Wednesday, August 4, 2010

Saving water = higher bills for all!

Warning, totally non-house building content follows...

Now, I'm not a mad greenie environmentalist, nor am I a rabidly selfish consumer. I'd like to think I'm somewhere in the reasonable middle - I'll separate plastics and paper for recycling, but I won't stop driving my car and loving it (the stupidity of electric cars - now that's another rant for another day!).


The seed of this story begins in our latest water bill. Of course, there's not been much consumption in the last 3 months - which only highlights the fact that of our $200 water bill, only $10 (or 5%) was put down to actual consumption. The rest comes from service charges, parks charges, disposal charges.



This comes back to the Target 155 campaign - no-one in our country could doubt that we're in a pretty dry land, recent downpours excluded. But just think what happens when we all start to save water... consumption drops, water companies make less from consumption. Now we can't have our poor utility companies making anything less than record profits, so naturally it's entirely justifiable for general rates to increase by up to 60%. Not to mention raising unavoidable non-consumption related charges....

Anyway I'm sure I haven't really thought things through thoroughly and our charges are more than reasonable and fair in order to have safe drinking water straight out of the tap. If you like to drink "designer" water from plastic bottles because it's "better than tap water", then obviously you like burning money (since you're paying a 432345443232454% markup on the water content) and poisoning your body, not to mention the environmental effects of all these plastic bottles being pumped out. So just stop.

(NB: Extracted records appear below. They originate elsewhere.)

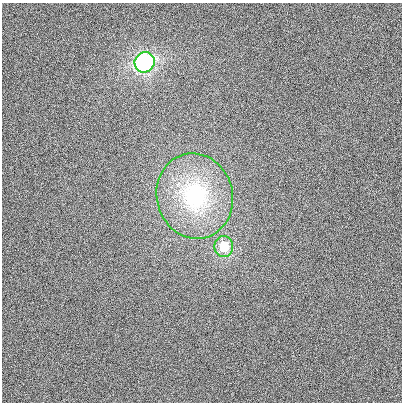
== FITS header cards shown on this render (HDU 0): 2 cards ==
NAXIS1  =                  400
NAXIS2  =                  400

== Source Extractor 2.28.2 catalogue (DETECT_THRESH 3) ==
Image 400 x 400 px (HDU 0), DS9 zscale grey, 1 PNG px = 1 image px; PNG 404 x 404 px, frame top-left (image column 1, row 400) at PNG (2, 3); each listed source drawn as its Kron ellipse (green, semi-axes under 4 px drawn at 4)
Background 46.9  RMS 720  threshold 2150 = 3 sigma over >= 5 px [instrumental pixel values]
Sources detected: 3; all 3 listed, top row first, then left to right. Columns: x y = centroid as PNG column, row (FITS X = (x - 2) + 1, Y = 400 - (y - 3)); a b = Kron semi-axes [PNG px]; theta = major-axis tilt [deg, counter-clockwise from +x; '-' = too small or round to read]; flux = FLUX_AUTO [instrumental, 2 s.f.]
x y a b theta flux
145 62 10 9 - 7.9e+06
195 196 43 38 -75 5.4e+06
224 246 10 9 - 1.5e+06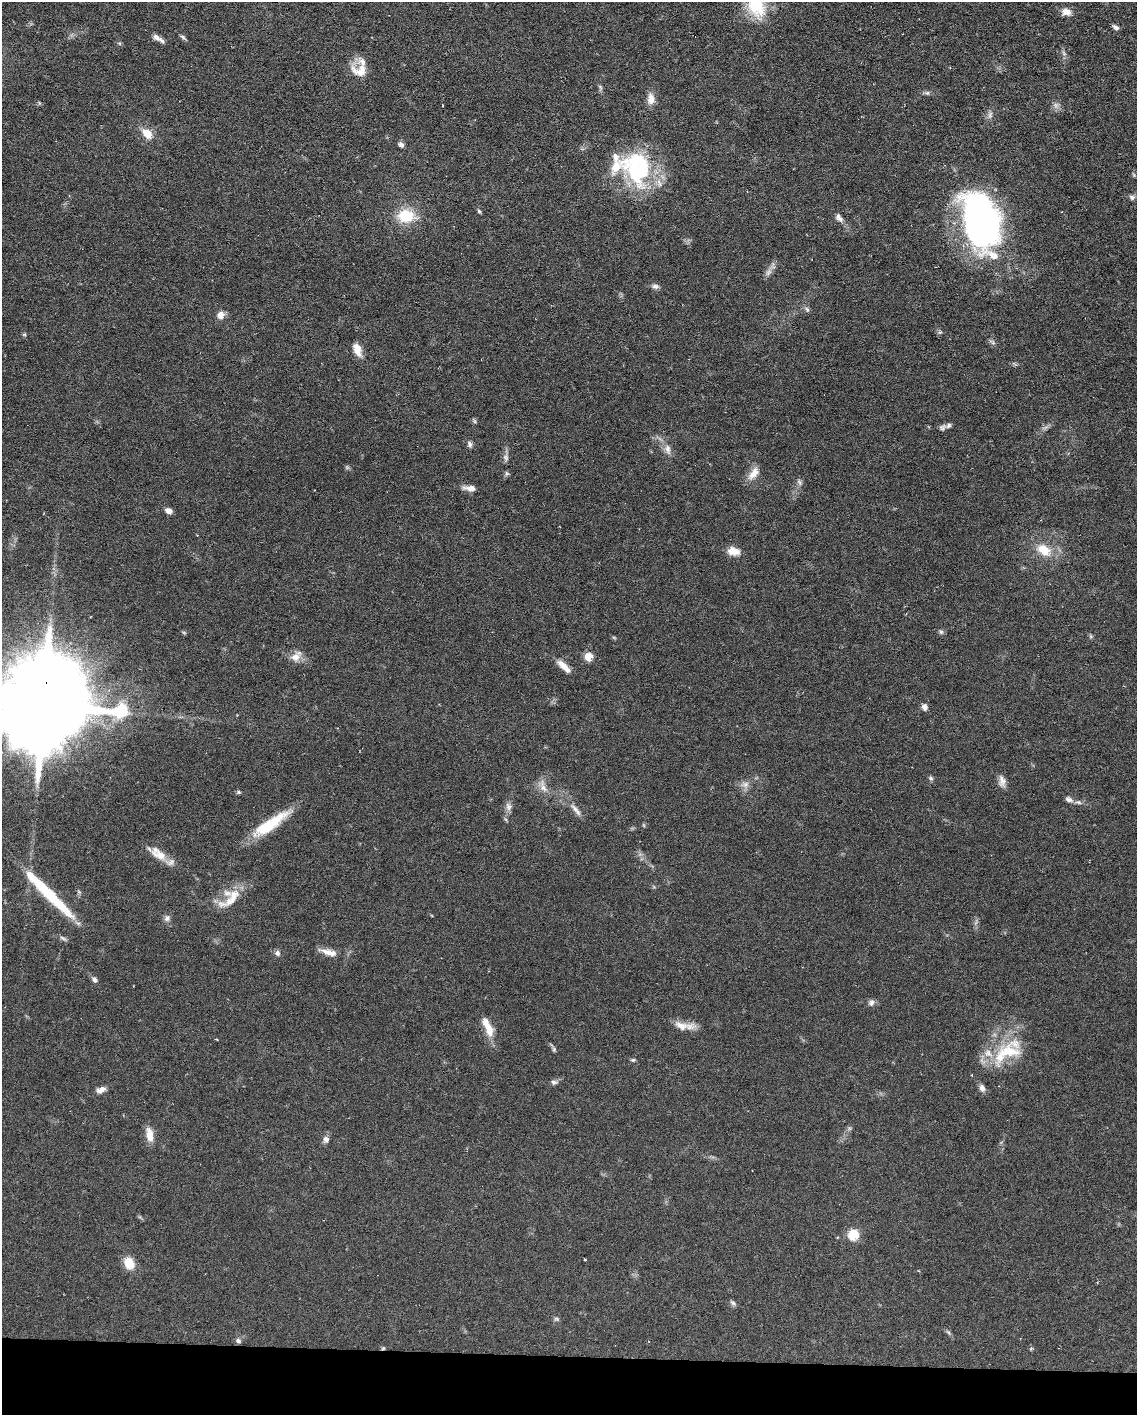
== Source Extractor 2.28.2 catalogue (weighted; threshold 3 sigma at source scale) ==
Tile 10 of 4 x 3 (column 2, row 3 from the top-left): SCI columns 1135-2269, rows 217-1629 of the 4538 x 4560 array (HDU 1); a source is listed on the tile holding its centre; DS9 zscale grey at full resolution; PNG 1139 x 1417 px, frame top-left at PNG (2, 2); no overlay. Shown black and unused: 4% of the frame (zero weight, under 3 of 6 exposures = <1% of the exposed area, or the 3 px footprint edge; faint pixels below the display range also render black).
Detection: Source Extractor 2.28.2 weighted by HDU 2 'WHT'; one run over the whole footprint, this tile lists its part. Background 0.106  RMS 0.0054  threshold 0.022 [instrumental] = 3 sigma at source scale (4.09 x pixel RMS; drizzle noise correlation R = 1.36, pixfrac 0.8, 0.05/0.05 arcsec/px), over >= 5 px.
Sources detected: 99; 2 too faint to see at this stretch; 3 inside a brighter object's white glare — not listed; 10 inside a brighter listed object's ellipse — not listed separately; the other 84 listed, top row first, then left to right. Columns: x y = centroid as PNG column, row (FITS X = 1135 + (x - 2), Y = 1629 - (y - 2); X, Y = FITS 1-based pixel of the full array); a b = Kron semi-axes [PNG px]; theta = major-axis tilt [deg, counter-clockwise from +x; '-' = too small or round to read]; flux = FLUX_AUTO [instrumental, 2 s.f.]
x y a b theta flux
756 4 33 25 -64 22
1066 12 13 9 -11 3.7
1116 27 8 5 -34 1.5
156 37 10 6 -35 2.2
183 37 8 5 -37 0.98
360 70 23 16 -9 8
600 87 7 4 -46 0.86
927 93 7 5 -42 1.1
651 99 14 9 -85 4.3
1055 105 10 6 -84 1.9
990 115 11 6 80 1.8
147 134 10 7 -42 8.3
401 145 7 6 - 1.6
637 171 54 29 -55 48
1134 175 6 4 -72 0.61
1132 197 8 7 - 1.4
479 211 6 4 -46 0.68
406 216 20 16 -5 15
839 218 12 8 -52 2.2
979 219 43 38 -72 170
768 272 12 6 53 2.3
655 286 10 6 -7 1.7
807 309 9 5 -62 1.1
220 315 9 8 - 3.4
940 332 6 4 17 0.72
24 334 6 4 -19 0.61
992 342 10 5 -31 1.2
357 350 17 9 -70 4.9
474 421 6 4 -70 0.77
943 427 10 7 32 1.6
470 444 9 6 -69 1.5
668 449 16 8 -81 3.5
506 457 10 8 -78 1.8
507 473 7 6 - 0.95
753 474 20 9 54 5.3
799 482 8 4 -60 1.2
470 488 16 7 -6 3.6
168 510 7 5 -17 3.1
1044 550 22 13 -31 11
733 551 15 9 -10 5.5
941 632 7 5 -62 1.1
184 633 6 4 -20 0.62
614 638 6 4 -20 0.61
295 657 15 11 25 4.5
588 657 6 6 - 9.1
564 666 20 7 -44 5.2
43 705 34 30 57 6300
924 707 8 7 - 2.3
931 778 7 5 -43 1
1002 781 16 9 -81 3.2
745 784 12 9 6 2.9
543 786 21 8 -75 4.1
238 792 5 4 - 0.73
1069 799 10 6 -25 1.9
508 807 12 7 -78 2.3
576 810 22 6 -50 3.5
270 824 48 11 34 20
159 855 25 12 -27 7.8
79 892 6 4 -45 0.78
49 894 70 9 -45 35
232 898 35 12 54 11
167 918 10 7 60 1.8
63 938 11 4 -31 1.2
329 952 25 8 -15 5.2
277 953 8 7 - 1.6
94 979 7 6 - 1.6
871 1002 9 7 75 1.7
681 1026 21 11 -21 6.2
489 1028 22 10 -74 7.1
554 1049 6 5 - 0.8
1009 1051 40 18 -5 20
633 1060 6 4 19 0.74
554 1082 9 6 -4 1.5
982 1088 9 6 -71 2.4
101 1090 11 7 21 3
149 1135 18 8 -82 5.6
326 1139 8 8 - 2
853 1235 6 6 - 20
129 1263 13 10 -60 9
733 1303 10 5 -41 1.2
557 1319 9 4 -26 0.93
948 1332 7 4 -44 0.9
238 1341 8 6 -21 1.4
383 1348 5 5 - 0.71
Overlapping masked pixels (flux is a lower limit): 2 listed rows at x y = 43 705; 383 1348
Isophote crosses this tile's border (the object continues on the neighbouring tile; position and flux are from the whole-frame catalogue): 3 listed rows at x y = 756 4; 43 705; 49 894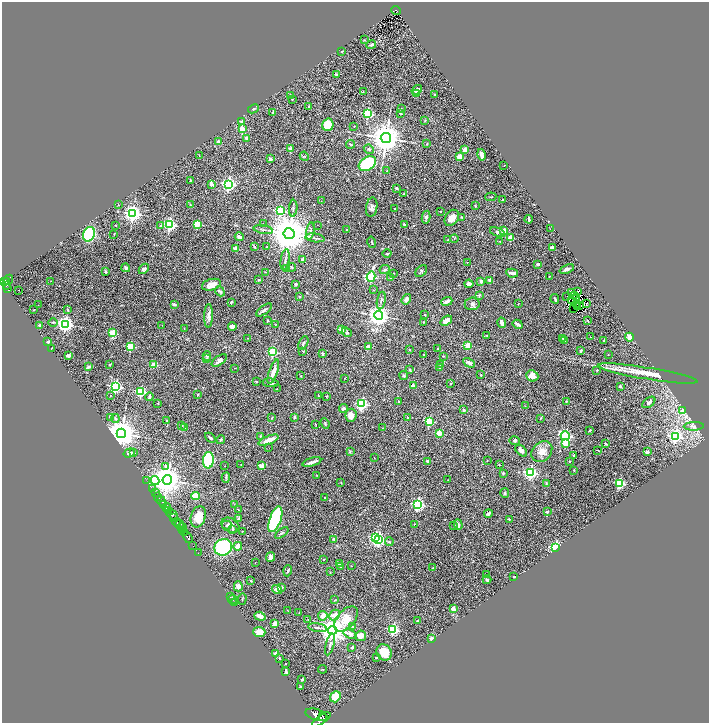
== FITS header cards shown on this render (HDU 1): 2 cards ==
NAXIS1  =                 1414
NAXIS2  =                 1441

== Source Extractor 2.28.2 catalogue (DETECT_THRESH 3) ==
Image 1414 x 1441 px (HDU 1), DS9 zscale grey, zoomed out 1/2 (1 PNG px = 2 x 2 image px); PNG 711 x 725 px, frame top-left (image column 2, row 1441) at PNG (2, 2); each listed source drawn as its Kron ellipse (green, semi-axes under 4 px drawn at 4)
Background 1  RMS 0.036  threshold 0.108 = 3 sigma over >= 5 px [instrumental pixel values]
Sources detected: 430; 45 cannot appear on this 1/2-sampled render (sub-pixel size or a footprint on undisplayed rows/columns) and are neither listed nor drawn; the other 385 listed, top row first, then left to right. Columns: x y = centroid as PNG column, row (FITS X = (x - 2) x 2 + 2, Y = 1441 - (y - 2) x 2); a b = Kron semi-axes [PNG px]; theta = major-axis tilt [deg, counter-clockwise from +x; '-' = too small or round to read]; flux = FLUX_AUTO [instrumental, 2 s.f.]
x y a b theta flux
396 10 5 2 - 44
365 40 3 2 - 4
371 45 5 3 - 14
342 51 3 3 - 6.1
336 75 2 2 - 29
417 90 5 3 - 19
363 92 3 2 - 2.9
417 94 2 2 - 89
290 95 3 3 - 7.2
435 95 2 2 - 32
292 99 2 2 - 5.7
309 106 2 2 - 5.4
253 109 6 3 27 8.7
401 109 2 2 - 3.2
273 112 4 2 - 13
368 113 3 3 - 650
400 113 4 2 - 3.9
425 120 4 3 - 5.5
241 122 4 4 - 7.6
328 125 6 5 - 120
354 126 2 2 - 2.3
242 129 2 2 - 210
246 138 2 2 - 72
386 138 5 5 - 16000
218 142 3 2 - 48
351 144 4 2 - 4.9
427 144 3 2 - 3.7
291 149 2 2 - 110
369 149 5 3 - 9.4
465 149 3 3 - 37
481 155 6 3 -76 36
199 156 4 2 - 3.1
304 156 5 2 - 6.6
459 156 2 2 - 150
270 159 3 3 - 14
367 164 9 6 34 540
504 165 3 1 - 2
387 171 2 2 - 3.2
190 180 2 2 - 4.7
211 184 3 2 - 56
229 184 4 3 - 1600
396 188 3 2 - 9.2
404 194 3 3 - 4.8
491 197 5 1 - 4.3
502 199 2 1 - 2.7
321 201 2 2 - 2.2
118 205 2 2 - 3.1
190 205 3 2 - 8.1
475 206 2 2 - 4.6
372 207 10 5 81 22
293 208 8 3 85 10
395 208 2 2 - 6
280 211 3 3 - 640
440 212 2 2 - 16
133 213 4 4 - 3100
426 217 6 4 79 17
461 217 4 2 - 4.8
452 218 9 6 55 64
529 219 4 2 - 13
197 224 3 3 - 250
263 224 2 2 - 5
404 224 3 2 - 13
116 225 2 2 - 3.7
170 225 3 3 - 1300
317 225 2 1 - 3.7
161 226 2 2 - 15
550 229 2 1 - 13
263 230 10 2 -9 13
347 230 2 2 - 12
310 231 9 3 78 18
504 231 2 2 - 120
498 232 8 4 -22 16
89 234 7 5 66 420
114 234 3 2 - 2.9
289 234 5 5 - 28000
239 237 4 3 - 20
315 238 9 2 -7 13
511 238 2 2 - 140
454 239 4 2 - 3.7
448 240 2 2 - 3.3
500 241 2 2 - 6.8
372 242 6 2 -76 5.7
254 246 4 3 - 5.6
266 247 3 1 - 2.4
236 248 2 2 - 120
552 248 3 3 - 22
387 254 4 2 - 6
285 260 11 2 81 13
302 260 3 2 - 12
467 262 2 2 - 4.2
538 264 4 3 - 13
292 267 4 3 - 5.3
126 268 4 3 - 14
286 268 2 1 - 1.7
144 269 6 4 48 19
385 269 5 4 - 12
567 269 7 3 22 21
421 271 7 4 47 12
105 272 3 3 - 11
265 272 2 2 - 3
394 273 2 1 - 3.5
512 273 6 3 -11 32
549 276 2 2 - 3.8
371 277 5 3 - 760
390 277 3 3 - 7.2
9 280 5 3 - 220
258 280 3 2 - 4.9
490 280 2 2 - 58
51 281 2 1 - 1.7
481 281 3 3 - 16
4 282 3 2 - 620
7 282 4 3 - 400
296 284 2 2 - 15
469 284 4 4 - 21
211 285 10 5 14 60
6 286 4 2 - 230
8 288 4 2 - 270
19 290 2 2 - 7.5
373 290 2 2 - 3.2
220 291 5 3 - 12
577 292 2 1 - 1.2
571 293 4 3 - 3.4
479 295 4 3 - 8.7
575 295 3 1 - 3
299 296 3 2 - 3.9
567 296 2 1 - 0.65
577 298 2 1 - 4.7
406 299 5 4 - 23
555 299 5 2 - 9.2
381 300 9 3 79 12
447 301 5 3 - 34
572 301 2 1 - 0.44
231 302 3 2 - 9.3
586 303 3 1 - 1.8
174 304 3 2 - 14
472 304 7 6 - 24
518 304 3 2 - 2.6
577 304 3 1 - 0.59
38 305 2 1 - 2.1
579 305 2 1 - 0.21
577 307 2 1 - 1.4
573 309 2 1 - 2.9
34 310 3 2 - 3.5
68 310 3 3 - 5.4
264 310 9 3 36 14
425 315 3 2 - 5.5
209 316 12 4 89 26
379 316 4 4 - 5500
267 320 3 2 - 4.6
446 321 6 4 38 59
588 321 3 3 - 5.2
53 322 5 2 - 6.2
423 322 2 2 - 3.6
502 323 5 3 - 31
65 324 4 4 - 2600
518 324 5 2 - 29
40 325 3 2 - 22
162 325 2 1 - 3.3
276 325 4 2 - 4.7
232 326 4 3 - 43
184 328 2 2 - 3.3
341 329 2 2 - 140
347 332 5 4 - 8
113 333 3 3 - 310
487 335 3 2 - 2.9
590 337 2 2 - 4.2
629 337 4 3 - 42
248 338 2 2 - 3
563 339 3 2 - 7.4
565 340 2 2 - 13
604 340 2 2 - 2.9
48 342 2 2 - 30
303 343 7 2 60 8.2
468 345 2 2 - 210
131 347 3 3 - 430
368 347 2 2 - 100
51 348 3 1 - 5.1
438 349 3 3 - 20
410 350 2 2 - 6.3
303 351 3 2 - 3.9
581 351 3 2 - 13
273 352 3 3 - 610
322 353 4 2 - 7.6
424 354 2 2 - 2.3
608 354 2 2 - 2
68 356 2 2 - 93
207 356 5 4 - 12
443 356 3 2 - 4.6
207 359 4 3 - 6.9
219 360 9 4 35 28
469 363 6 3 -28 24
109 364 3 2 - 4.2
154 365 2 2 - 120
441 365 3 3 - 5.1
88 367 4 3 - 23
440 367 2 2 - 15
235 368 3 2 - 2.2
410 370 3 2 - 5.2
597 370 3 2 - 5.7
273 372 13 4 71 47
648 373 50 6 -9 160
481 375 2 2 - 3.9
301 376 2 2 - 3.6
404 376 4 4 - 9.4
532 376 6 5 - 51
344 378 2 2 - 2.2
257 381 3 2 - 4
271 383 8 4 -7 17
451 383 3 2 - 3.8
116 386 3 3 - 1400
413 386 2 2 - 73
620 386 4 2 - 8.5
277 388 2 1 - 4
141 391 3 3 - 510
198 394 3 2 - 4.3
110 396 2 2 - 2.8
319 396 2 2 - 2.3
326 396 2 2 - 4.2
149 397 4 2 - 14
398 401 2 2 - 11
566 401 3 2 - 3.5
649 402 7 4 37 18
158 403 3 2 - 4.1
362 404 3 3 - 1000
525 406 3 2 - 3
344 408 4 3 - 23
464 410 2 2 - 31
683 411 3 2 - 74
351 415 6 5 - 47
110 417 2 2 - 29
294 417 3 3 - 14
407 417 3 2 - 4
272 418 3 2 - 4.1
541 418 4 2 - 3.7
115 419 4 3 - 13
167 421 2 2 - 6.3
429 421 3 3 - 480
325 423 5 3 - 8.3
315 424 3 2 - 3
182 426 2 2 - 5.4
694 426 10 4 1 20
185 428 2 2 - 30
382 428 2 2 - 2.4
590 430 3 2 - 7.7
121 433 5 4 - 16000
439 433 2 2 - 200
261 436 3 2 - 4.4
565 436 4 3 - 1100
675 436 4 3 - 1600
210 438 6 3 -41 13
221 440 4 3 - 7.8
269 440 10 3 22 72
515 441 5 4 - 9.4
566 443 3 3 - 240
606 444 4 2 - 7.3
269 448 2 1 - 8.9
598 450 2 2 - 4.8
350 451 4 3 - 6
521 451 7 4 -44 24
542 452 11 9 47 57
647 452 2 2 - 53
129 453 6 3 18 25
134 453 3 3 - 9.9
574 456 4 3 - 5.8
374 458 2 1 - 2.1
208 460 8 5 86 570
428 461 2 2 - 61
487 461 2 2 - 2.4
569 461 2 2 - 11
312 462 10 2 17 31
241 464 2 2 - 3.2
499 465 3 2 - 3.1
166 466 3 2 - 35
225 466 2 1 - 1.6
262 466 2 2 - 120
574 470 2 2 - 8.4
503 473 3 2 - 7
530 473 3 3 - 1400
317 475 4 2 - 3.5
226 478 5 2 - 8.2
167 480 5 4 - 12000
448 480 2 2 - 2.7
146 481 3 1 - 15
155 481 5 4 - 480
341 483 3 2 - 6.4
546 483 3 2 - 2.9
620 483 3 3 - 540
152 489 3 1 - 58
155 493 2 2 - 110
505 493 5 3 - 9.1
158 496 3 2 - 420
196 496 4 4 - 130
325 497 3 2 - 7.6
161 501 5 2 - 1600
164 504 3 2 - 420
418 504 3 3 - 1100
235 505 3 2 - 3.4
167 508 4 2 - 1400
168 510 4 2 - 2300
238 510 2 2 - 2.6
547 512 2 2 - 31
488 513 4 2 - 14
172 514 7 3 -38 1500
198 517 11 7 71 120
173 518 2 2 - 420
239 519 4 3 - 23
275 519 13 5 70 560
509 519 2 2 - 16
177 522 4 3 - 870
179 524 4 2 - 510
414 524 2 2 - 4.4
227 525 5 3 - 11
230 525 9 6 -29 28
454 525 2 2 - 8
458 525 5 3 - 26
182 528 5 2 - 210
233 529 2 2 - 15
183 530 2 2 - 540
242 531 2 1 - 2.3
184 533 3 2 - 1100
282 533 8 3 38 11
188 537 6 3 -59 2000
375 537 3 3 - 640
333 539 3 3 - 5.8
378 540 4 3 - 1300
389 542 4 3 - 6.8
193 545 3 1 - 31
238 546 4 4 - 75
223 547 9 8 - 590
556 548 3 3 - 1900
198 553 2 1 - 21
271 557 5 4 - 17
323 560 2 2 - 3.2
255 563 2 2 - 2.1
339 564 3 3 - 8.5
351 566 3 2 - 2
341 567 4 2 - 5.8
433 568 2 2 - 8.6
288 571 5 2 - 8.5
330 572 3 2 - 3.3
486 575 2 2 - 6.5
514 577 2 1 - 4
487 580 4 4 - 11
251 581 3 2 - 4
238 586 5 4 - 42
282 587 2 2 - 15
277 589 5 4 - 28
230 597 4 3 - 4.8
242 599 6 2 86 5.1
232 600 4 3 - 5.8
335 600 3 2 - 4.2
234 603 3 2 - 3.1
453 609 2 2 - 160
287 610 2 1 - 1.9
299 612 2 2 - 2.8
335 615 6 4 46 51
260 616 6 3 -19 42
323 616 5 4 - 43
346 619 15 8 48 140
308 620 2 1 - 2.6
418 621 3 2 - 4.5
275 624 2 2 - 150
352 627 4 3 - 13
317 628 9 3 -9 13
393 629 3 3 - 840
332 630 4 4 - 8800
259 632 6 5 - 65
350 634 7 3 -20 70
361 636 5 5 - 58
432 638 2 2 - 120
330 644 11 3 75 19
352 648 4 3 - 11
384 652 8 7 - 110
276 654 2 2 - 150
376 657 3 2 - 8.8
279 658 2 2 - 11
286 664 2 1 - 3.7
323 669 4 2 - 4.4
286 672 4 2 - 18
302 679 3 3 - 8.5
300 687 3 2 - 6.9
335 697 6 5 - 140
316 715 11 5 -18 6600
322 716 2 1 - 590
321 720 11 3 35 4600
At the frame edge (FLAGS 8, measured only in part): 1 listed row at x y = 321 720
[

Where were we going with this? erm... water usage? Right - now if the "responsible authority" really wanted to reduce water consumption, and believes in the kindergarten level teaching that if something's more expensive you'll buy less of it theory, they would scrap noncontributory fixed service charges and focus purely on a consumption charge. ie the more you use, the more you pay, with a logarithmic scaling so that really excessive users end up paying $15/l of water. As it stands, the average family could double their consumption and pay maybe $200 to $400 more per year, not chickenfeed but not really a deterrent.

Don't get me wrong - I'm definitely in favour of saving water and have been using heaps less than Target 155; I don't shower, don't brush my teeth, and drink tequila rather than water with my lunch. The problem is, apart from the nice smug feeling you get inside from being a water scrooge, you don't get any tangible reward from saving water, and you certainly won't get lower water bills.



T&T

Postscript: All comment in this post originates from Tim (not Tina) and is based entirely on the theory that anyone who can write anything on the internet is an instant expert and cannot be disputed, but endless arguments may follow.

1 comment:

  1. Hi Tim and Tim,

    Your house looks great! Congratulations.

    I am building Nolan 45 in Point Cook with Kingston Facade. The lad settles in Dec 10 so hopefully the construction will start in Jan 11. Can you pls tell me how long metricon takes to build a house from site start to final completion.
    Thanks a lot for your help in advance.